- TEXTO PARA REVISAR:
━━━

Namuncurá accede a los deseos de su hijo y decide aconsejarse con el Dr. Luis Sáenz Peña. Este le habla de la acción educativa de los salesianos y el Cacique se dirige, entonces, al Colegio Pío IX de Almagro. Allí Ceferino es aceptado e ingresa el 20 de septiembre de 1897. Cuando Don Manuel lo visita algunos días después, Ceferino le demuestra que se siente plenamente feliz y que desea quedarse a estudiar en esa escuela.
Y desde el primer momento, en efecto, Ceferino se pone todas las pilas para aprovechar al máximo lo que en ese ambiente se le ofrece. Ante todo, estudia intensamente y con tenacidad el castellano. Trata de irse poniendo al día en las materias propias de su curso. Participa también de otros aspectos de la vida del colegio. Integra el coro con, entre otros, quien sería conocido y reconocido años más tarde como Carlos Gardel, gran intérprete de la música ciudadana. Es miembro activo de la Compañía del Angel Custodio (luego pasará a otras agrupaciones juveniles).
Y también en el patio, nunca deja de tomar parte en el juego, junto a sus compañeros. Es decir, trata de adaptarse a todas las exigencias de su nueva vida. Aunque inmediatamente se gana el respeto y el aprecio de la gran mayoría de sus compañeros, deberá afrontar también el desdén y la burla por su condición de indígena. Pero él no se deja amedrentar ni cede al resentimiento.
Aprende a convivir con todos y se hace cargo de las dificultades por las que tiene y tendrá que atravesar. En una ocasión le ocurrió un incidente que demuestra, de algún modo, más allá de lo que podría ser una pelea de niños, el temperamento de Ceferino y cómo debía seguir trabajando sobre sus impulsos.

━━━

- ANALIZA EL MATERIAL:
(A) Por favor, reproduce sin cambios el fragmento del texto sobre Ceferino Namuncurá comprendido entre "Namuncurá accede a" y "en esa escuela.", ambos incluidos.
(B) Escribe la continuación del texto sobre Ceferino Namuncurá a partir de su última oración.
El material no hace falta para este ejercicio.

- MATERIAL EXTRAÍDO:
━━━

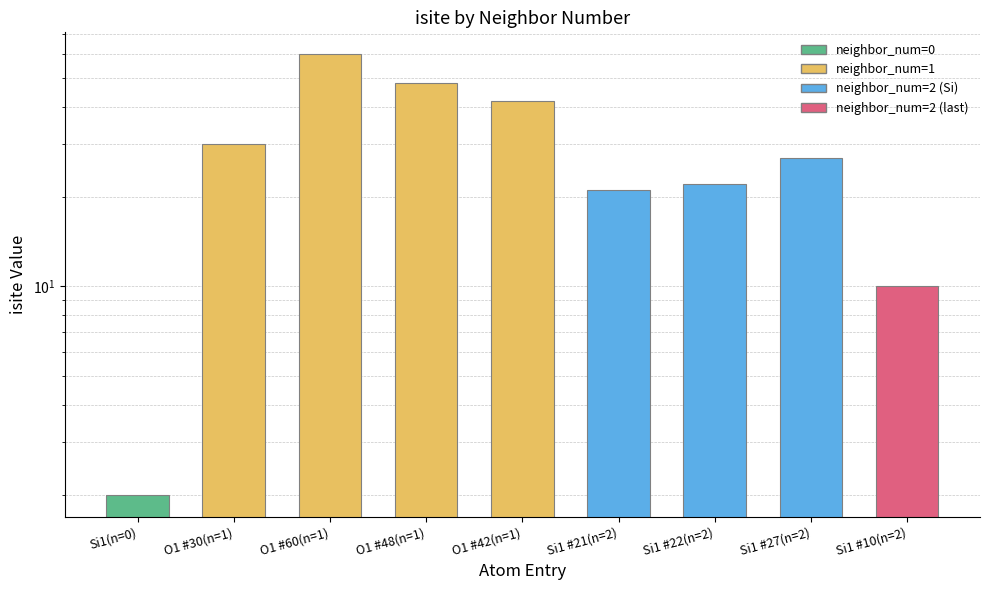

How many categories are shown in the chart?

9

━━━

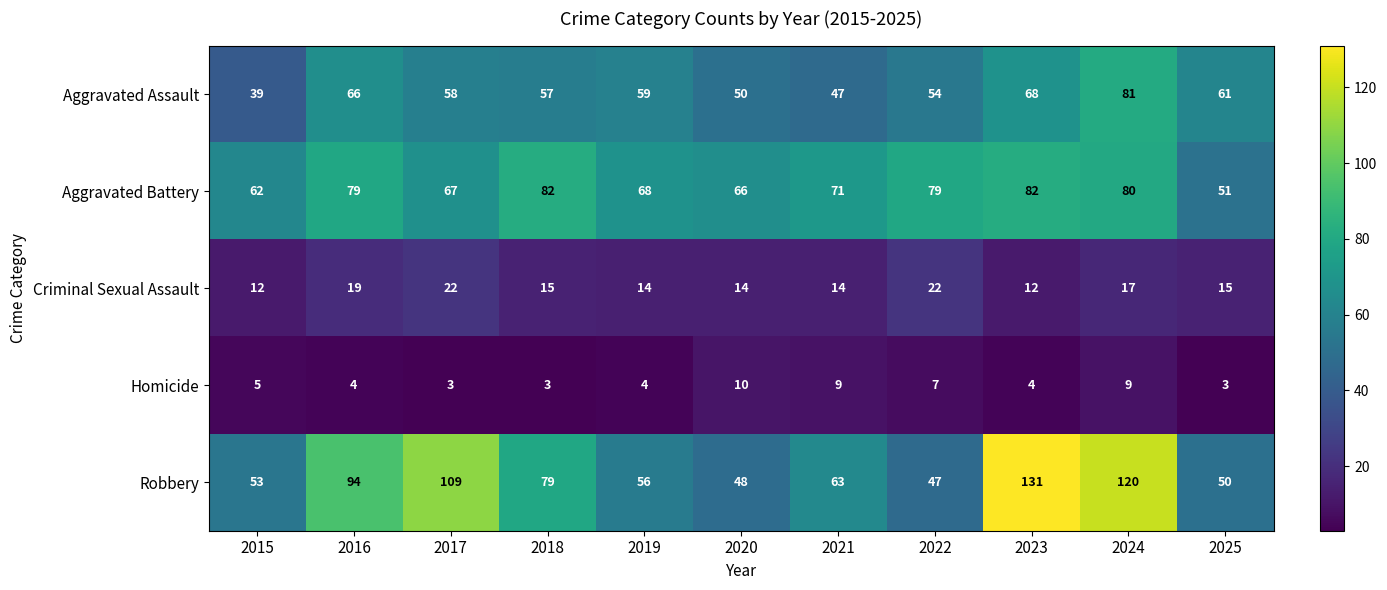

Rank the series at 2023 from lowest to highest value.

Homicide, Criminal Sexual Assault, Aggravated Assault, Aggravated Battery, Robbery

━━━

- RESULTADOS DEL EJERCICIO:
(A)
Namuncurá accede a los deseos de su hijo y decide aconsejarse con el Dr. Luis Sáenz Peña. Este le habla de la acción educativa de los salesianos y el Cacique se dirige, entonces, al Colegio Pío IX de Almagro. Allí Ceferino es aceptado e ingresa el 20 de septiembre de 1897. Cuando Don Manuel lo visita algunos días después, Ceferino le demuestra que se siente plenamente feliz y que desea quedarse a estudiar en esa escuela.

(B)
Testimonia un excompañero: José Allieno: “Un día nos hallábamos jungando al juego de la bandera con Ceferino. Se suscitó un incidente entre Ceferino y yo: él me había tocado y yo debía pararme al punto, pero la partida era muy reñida y quise trampear para ganar: insistí en que no me había tocado. Ceferino protesta. Yo me acaloro y lo llamo tramposo. El me trató de mal hablado y nos fuimos a las manos. En ese momento interviene un Padre y nos separó.”
SIGUE SIENDO MAPUCHE
Por otra parte, Ceferino, aún ejerciendo toda su capacidad de adaptación a la nueva realidad, nunca olvida su ser mapuche. Ante todo, sigue escribiendo y manteniendo contacto con su padre, su madre y otros miembros de su tribu. No se avergüenza de su condición indígena manejando arco y flecha, como quien sabe lo que hace, cuando el P. Beauvoir trae esas armas desde Tierra del Fuego.
Manifiesta sus condiciones de jinete cuando monta el petiso del lechero para dar unas vueltas por las calles de Buenos Aires, recordando los buenos tiempos de Chimpay. Además, cuando tiene la oportunidad de hablar en su lengua con algún misionero, nunca desaprovecha la ocasión.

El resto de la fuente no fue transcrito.